Cihangir'e Pearl Harbour baskını

Koskoca bir havalandırma fanı, hastası, ihtiyarı, çocuğu, bebeğiyle tüm semte sabahtan aksama eziyet çektiriyor

Haberin Devamı

Yukarıdaki başlığı okuyunca, "Bu da nereden çıktı?" diyeceksiniz. Ama gidip gözümle görmesem, kulağımla işitmesem ben de inanmayacaktım. İstanbul'un o ünlü semti Cihangir'de oturanlar çok sıkıntılı, çok üzüntülü. Zira orada bir havalandırma sistemi var ki, her gün sabahın dokuzundan akşamın altısına kadar kulakları adeta bir uçak baskını oluyormuş gibi gürültü çıkararak rahatsızlık ediyor.

Bu semtte oturan onbinlerce kişi ilgili mercilere defalarca başvurmuşlar ama sanıyorum pek de başarılı olamamışlar... Konu bu sefer ses kirliliği. Her zaman hava kirliliği olmaz ya. Alın size yepyeni bir mesele... Düşünün, kulağınızın dibinde devamlı bir fan gürültüsü. Ama nasıl, sanki o semte uçaklar taarruz ediyormuş gibi yansıyor.

Pencereleri açar açmaz gürültü kulaklarımıza gelmeye başladı. Düşünün siz, orada hastası, ihtiyarı, çocuğu, bebeği olan evler ne haldeler... Sabahtan akşama kadar bir gürültü eziyeti. Peki, bu gürültüyü yapan nedir? Koskoca bir havalandırma fanı. Ama çok eski teknolojiden kalmış bir aygıt. Çalışmaya başladığı zaman gürültüsü o binanın içinde çalışanları da rahatsız ediyordur.

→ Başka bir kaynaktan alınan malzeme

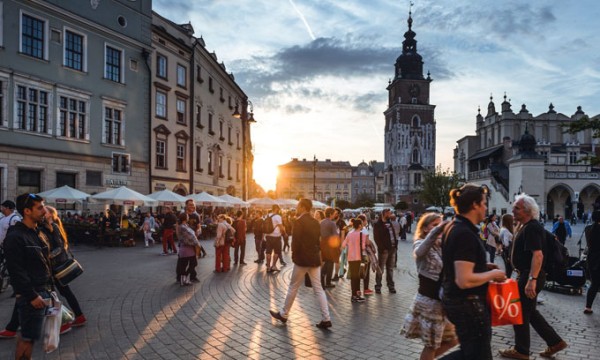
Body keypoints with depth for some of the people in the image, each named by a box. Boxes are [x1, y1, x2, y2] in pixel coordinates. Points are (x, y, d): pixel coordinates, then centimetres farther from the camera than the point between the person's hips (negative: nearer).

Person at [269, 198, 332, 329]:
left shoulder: (299, 222, -14)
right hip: (315, 259, 6)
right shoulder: (315, 222, 8)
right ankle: (326, 319, 3)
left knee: (293, 287, 8)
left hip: (302, 259, -6)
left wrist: (294, 255, -4)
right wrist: (316, 253, 15)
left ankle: (283, 314, 21)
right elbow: (319, 240, 12)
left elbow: (296, 241, -18)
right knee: (318, 289, 7)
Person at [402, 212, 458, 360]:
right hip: (428, 300, -7)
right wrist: (436, 231, -50)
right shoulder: (420, 243, -11)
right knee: (431, 344, 5)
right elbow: (420, 251, -37)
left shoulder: (443, 245, 9)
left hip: (443, 300, 7)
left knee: (452, 339, 16)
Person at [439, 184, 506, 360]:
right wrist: (493, 274, -15)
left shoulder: (453, 227, 7)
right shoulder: (466, 234, -24)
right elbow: (464, 280, -30)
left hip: (454, 300, 10)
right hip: (468, 304, -10)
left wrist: (483, 266, 11)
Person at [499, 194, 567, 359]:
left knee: (520, 313, 2)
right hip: (527, 274, 10)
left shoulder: (532, 228, -20)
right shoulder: (527, 226, 13)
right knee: (530, 312, 19)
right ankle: (555, 342, 26)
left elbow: (538, 255, -29)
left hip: (530, 276, -10)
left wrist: (531, 280, -34)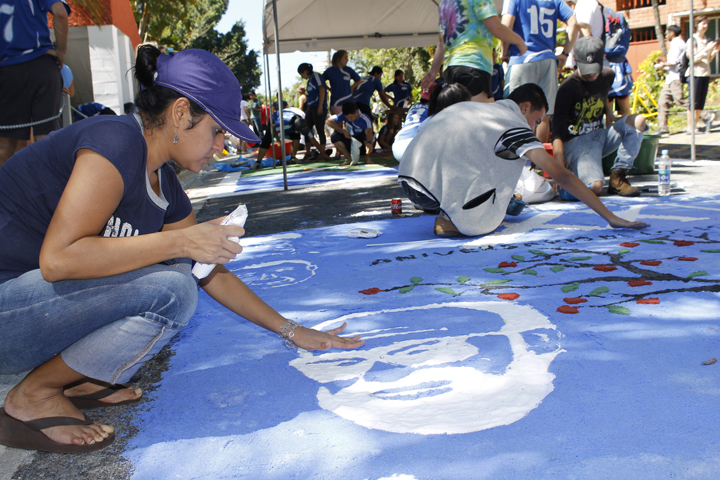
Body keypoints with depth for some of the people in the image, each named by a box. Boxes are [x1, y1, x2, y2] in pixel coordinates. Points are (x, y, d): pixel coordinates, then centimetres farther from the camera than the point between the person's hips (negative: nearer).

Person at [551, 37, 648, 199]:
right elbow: (558, 133, -23)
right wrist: (560, 171, -34)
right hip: (576, 142, -7)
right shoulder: (568, 87, -16)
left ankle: (617, 176, -13)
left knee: (638, 121, -16)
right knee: (595, 187, -28)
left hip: (600, 135, 7)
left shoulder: (607, 76, 4)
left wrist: (608, 111, 8)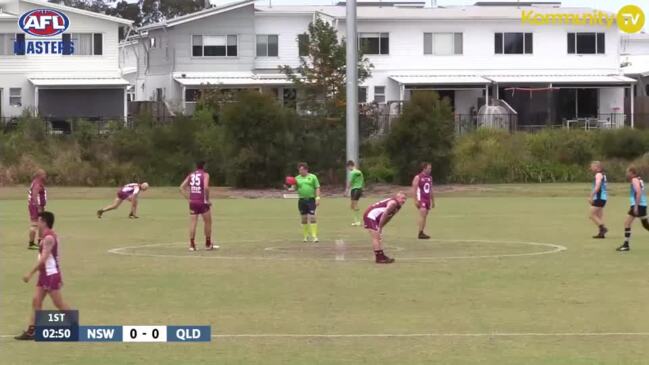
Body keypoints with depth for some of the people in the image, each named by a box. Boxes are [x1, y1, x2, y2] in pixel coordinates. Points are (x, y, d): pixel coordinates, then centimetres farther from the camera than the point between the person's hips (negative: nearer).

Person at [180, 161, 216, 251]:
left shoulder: (191, 175, 11)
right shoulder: (205, 174, -4)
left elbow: (182, 187, 5)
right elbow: (206, 187, -21)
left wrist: (188, 198, 6)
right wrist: (207, 199, -11)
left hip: (192, 202, 4)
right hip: (202, 202, -4)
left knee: (193, 223, 4)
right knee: (208, 222, 11)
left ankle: (192, 245, 0)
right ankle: (208, 244, 16)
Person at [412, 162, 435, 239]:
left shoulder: (430, 178, 14)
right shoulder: (418, 177, -7)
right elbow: (414, 189, -11)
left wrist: (432, 201, 19)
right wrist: (416, 200, -17)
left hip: (427, 200, 7)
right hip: (421, 200, -7)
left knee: (425, 216, 5)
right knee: (423, 215, -17)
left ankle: (422, 233, 7)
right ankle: (420, 233, -17)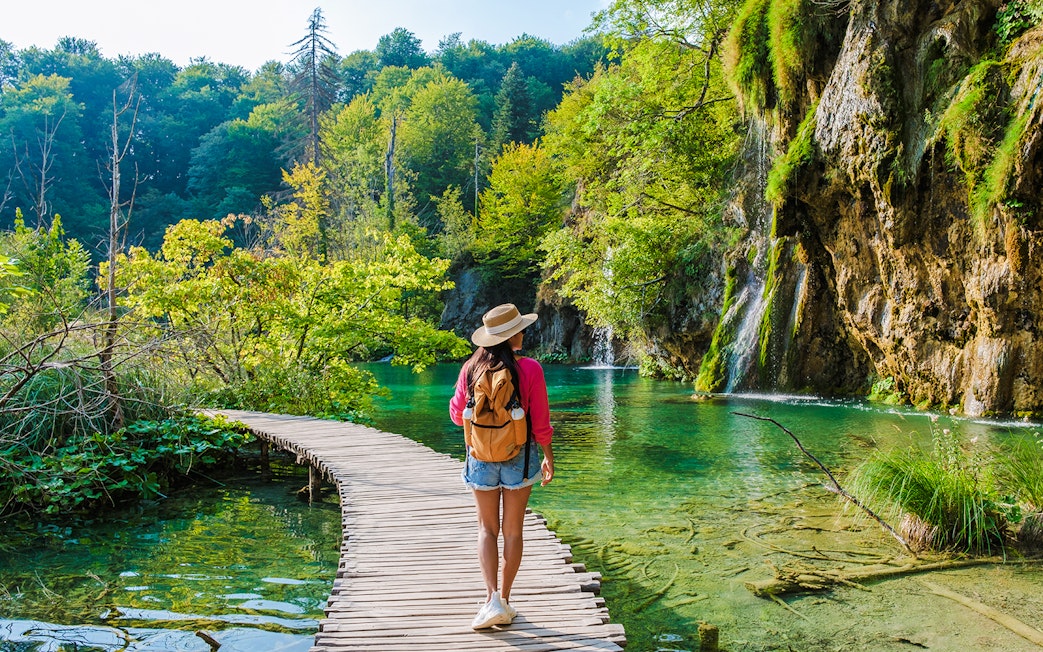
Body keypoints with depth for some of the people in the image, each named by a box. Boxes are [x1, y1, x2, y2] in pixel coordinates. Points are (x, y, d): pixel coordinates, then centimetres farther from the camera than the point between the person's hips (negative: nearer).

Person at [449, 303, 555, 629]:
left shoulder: (471, 368, -6)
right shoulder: (529, 369, -13)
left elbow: (457, 415, 5)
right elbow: (541, 423, -8)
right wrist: (548, 457, 6)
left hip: (481, 457, 2)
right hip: (519, 457, -1)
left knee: (487, 529, 12)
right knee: (513, 530, 11)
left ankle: (492, 598, -3)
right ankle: (504, 600, 18)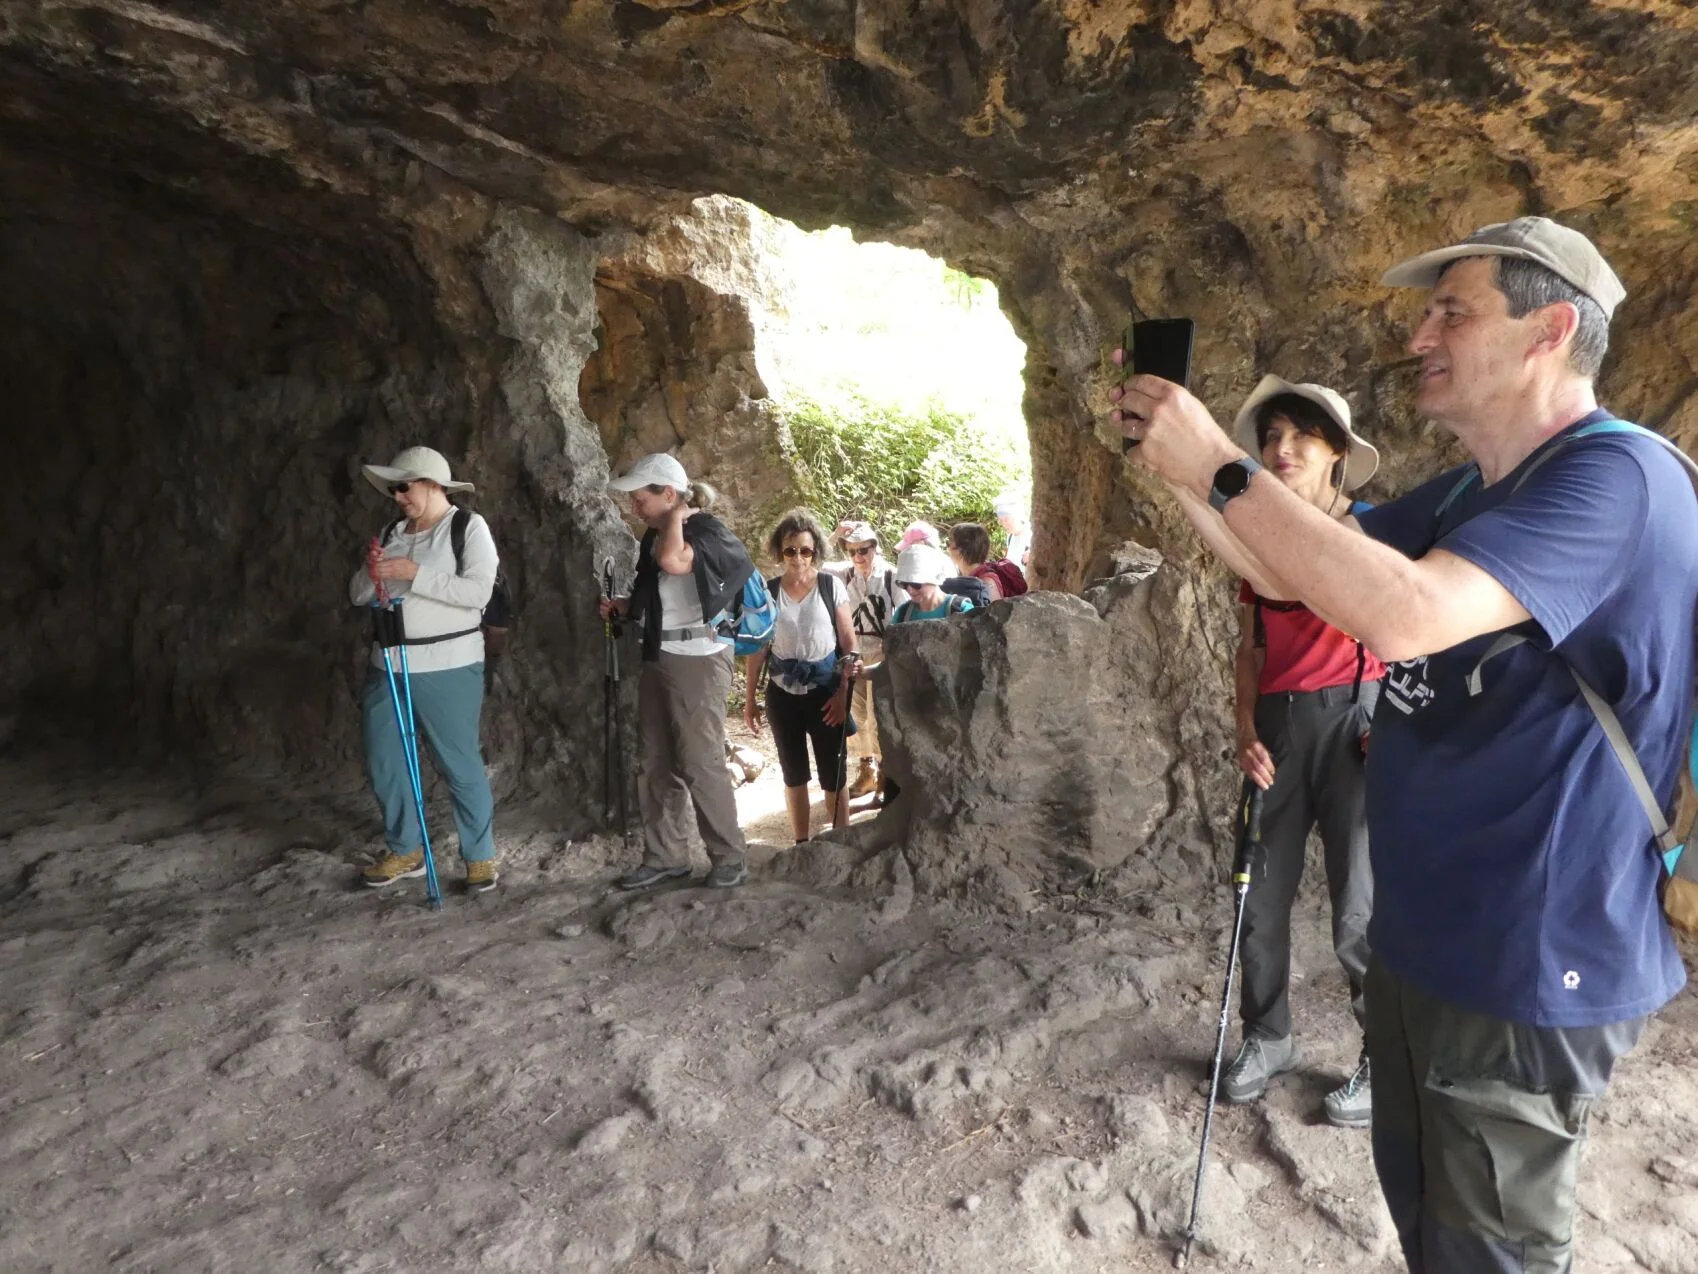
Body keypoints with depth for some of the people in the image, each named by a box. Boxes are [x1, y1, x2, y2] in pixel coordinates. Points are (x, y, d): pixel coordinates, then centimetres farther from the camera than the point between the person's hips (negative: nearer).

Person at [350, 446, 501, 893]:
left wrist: (415, 573, -19)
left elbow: (479, 591, -17)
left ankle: (480, 856, 12)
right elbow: (357, 596, 14)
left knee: (460, 765, -2)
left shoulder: (469, 526, -4)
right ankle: (406, 850, 28)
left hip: (448, 668, -6)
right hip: (387, 666, 7)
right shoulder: (391, 532, 13)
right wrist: (370, 574, -8)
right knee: (383, 763, 12)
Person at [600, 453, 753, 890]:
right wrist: (624, 605, 7)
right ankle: (665, 856, 21)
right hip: (657, 658, 9)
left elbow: (672, 561, -35)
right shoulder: (655, 535, 11)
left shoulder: (708, 531, -13)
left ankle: (730, 857, 9)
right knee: (656, 762, 10)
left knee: (700, 763, -4)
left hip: (698, 660, -8)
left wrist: (677, 516, -17)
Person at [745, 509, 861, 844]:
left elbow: (850, 644, -4)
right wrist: (750, 698, 5)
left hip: (824, 692, -2)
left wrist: (843, 693, -11)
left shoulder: (831, 585, -6)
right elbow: (758, 648, 5)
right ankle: (801, 844, 25)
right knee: (793, 773, 12)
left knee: (832, 774, 3)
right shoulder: (768, 591, -1)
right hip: (782, 695, 2)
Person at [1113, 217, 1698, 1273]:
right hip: (1424, 935, 8)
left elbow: (1402, 615, -35)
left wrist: (1223, 467, -28)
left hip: (1531, 964, -8)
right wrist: (1177, 464, -3)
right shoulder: (1468, 494, 8)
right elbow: (1285, 573, 10)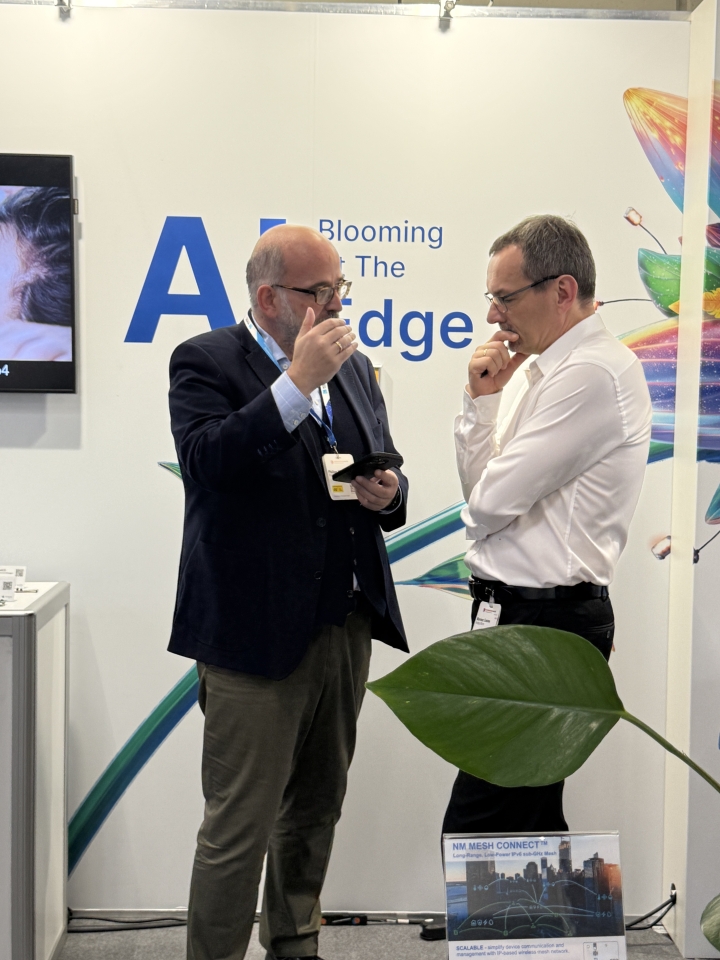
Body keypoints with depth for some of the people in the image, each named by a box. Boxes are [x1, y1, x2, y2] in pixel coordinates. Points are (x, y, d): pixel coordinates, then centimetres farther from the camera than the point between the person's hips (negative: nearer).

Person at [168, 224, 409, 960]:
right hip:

İşte enine boyuna Cihangirli vatandaşların şikayetine sebep olan havalandırma sistemini size anlattım. Bu binanın sahibi AK Sigorta. AK Sigorta'nın yöneticileri teknolojiyi yenilememekte neden direniyorlar bilmiyorum. Ama bu şikayet bana rahmetli Sakıp Ağa zamanında gelseydi kendisine söyler, iki günde işi hallederdim. Sanırım şimdi grubun başkanı olan Güler Sabancı Hanımefendi bu konuyu bilmiyor. Ben kendisine Cihangirimin şikayetini iletiyorum. Eğer Güler Hanım bu işe bir el atarsa, dakikasında hallolur. Benden uyarması...

Hem suçlu hem güçlü
Bir halk otobüsü şoförü düşünün. Hem yaşlı bir adama çarpıyor hem de hesap soran oğluna saldırıyor. Üstüne üstlük polis de bu konuda hiçbir şey yapmıyor. Olmaz böyle şey demeyin. Türkiye'de oluyor.. İşte Avcılarlı okurumuz Onur İmir'in başına gelenler:

Sabah ailemle birlikte Avcılar Bakırköy seferi yapan 34 BC 5619 plakalı halk otobüsüne bindik. Bakırköy'e meydanda otobüsten indik. Otobüs hareket edince önüne bakmayan şoför babama çarptı. Babam sendeledi ve yere düştü. Babamı kaldırdım ve doğal olarak şoföre hesap sordum. Aramızdaki diyalog şöyle gelişti:

-Dikkat et kardeşim.

-Kusura bakma. Aynaya bakarken göremedim

-Önüne bak önce sonra aynaya bakarsın

-Görmedik dedik ya..

Derken münakaşa büyüdü ve şoför küfür etmeye başladı. Sonra elinde demir bir anahtarla üzerime saldırdı. Elindeki anahtarla koluma birkaç kez vurdu.

Kolum şu an sarılı. Gelen polisler sadece ayırmakla yetindiler. "Şikayetçiyim" dediğimde Kartaltepe Karakolu'na git dediler. Karakolda hiç alakadar olmadılar. Ben yediğim darbelerle kaldım, babamın dudağı patladı. Yani hakkımız savunulamadı. Bugün bizim başımıza gelen başka bir gün bir başkasının başına gelir. Bunu bir vatandaşlık görevi olarak görüyorum.